Saved data entries:
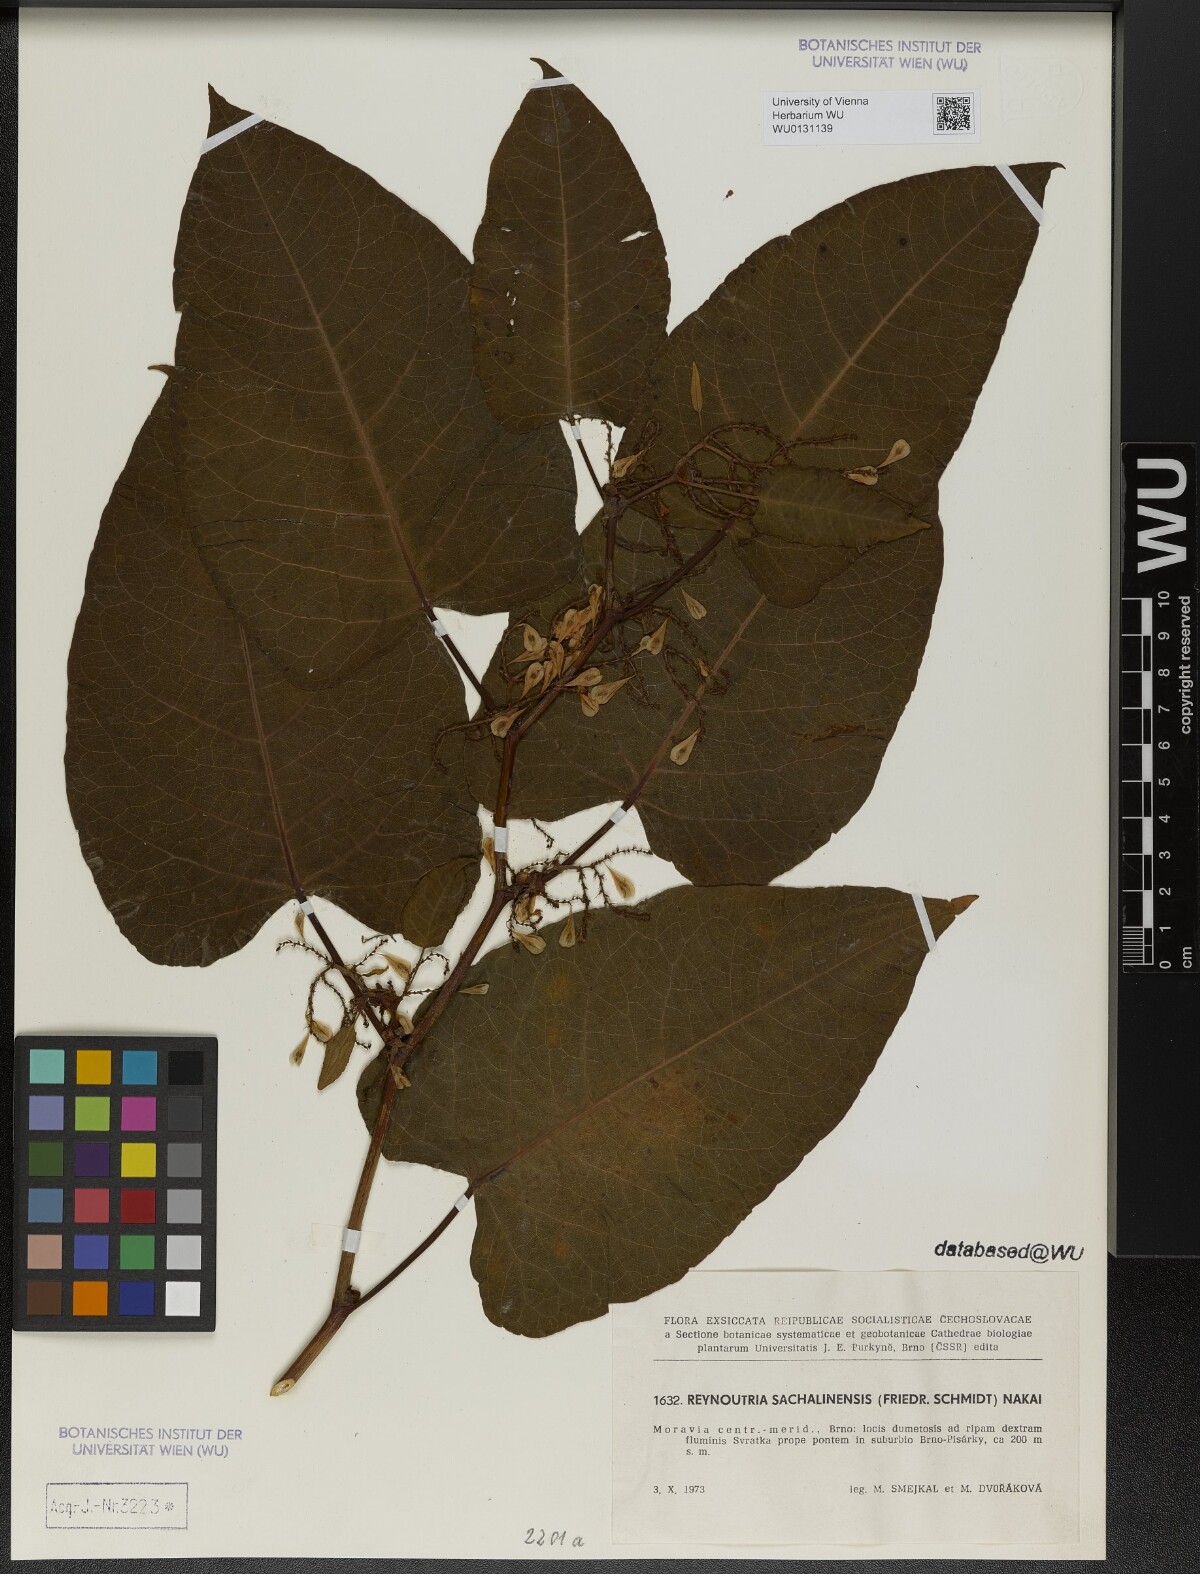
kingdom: Plantae
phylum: Tracheophyta
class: Magnoliopsida
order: Caryophyllales
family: Polygonaceae
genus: Reynoutria
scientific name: Reynoutria sachalinensis
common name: Giant knotweed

Description of the task - Put the material above into a two-column CSV headed "text" and "answer," with a row for each pairing of text and answer. Quote every field, replace line breaks with spaces, and leave out the pictures.

Task result -
text,answer
"kingdom:","Plantae"
"phylum:","Tracheophyta"
"class:","Magnoliopsida"
"order:","Caryophyllales"
"family:","Polygonaceae"
"genus:","Reynoutria"
"scientific name:","Reynoutria sachalinensis"
"common name:","Giant knotweed"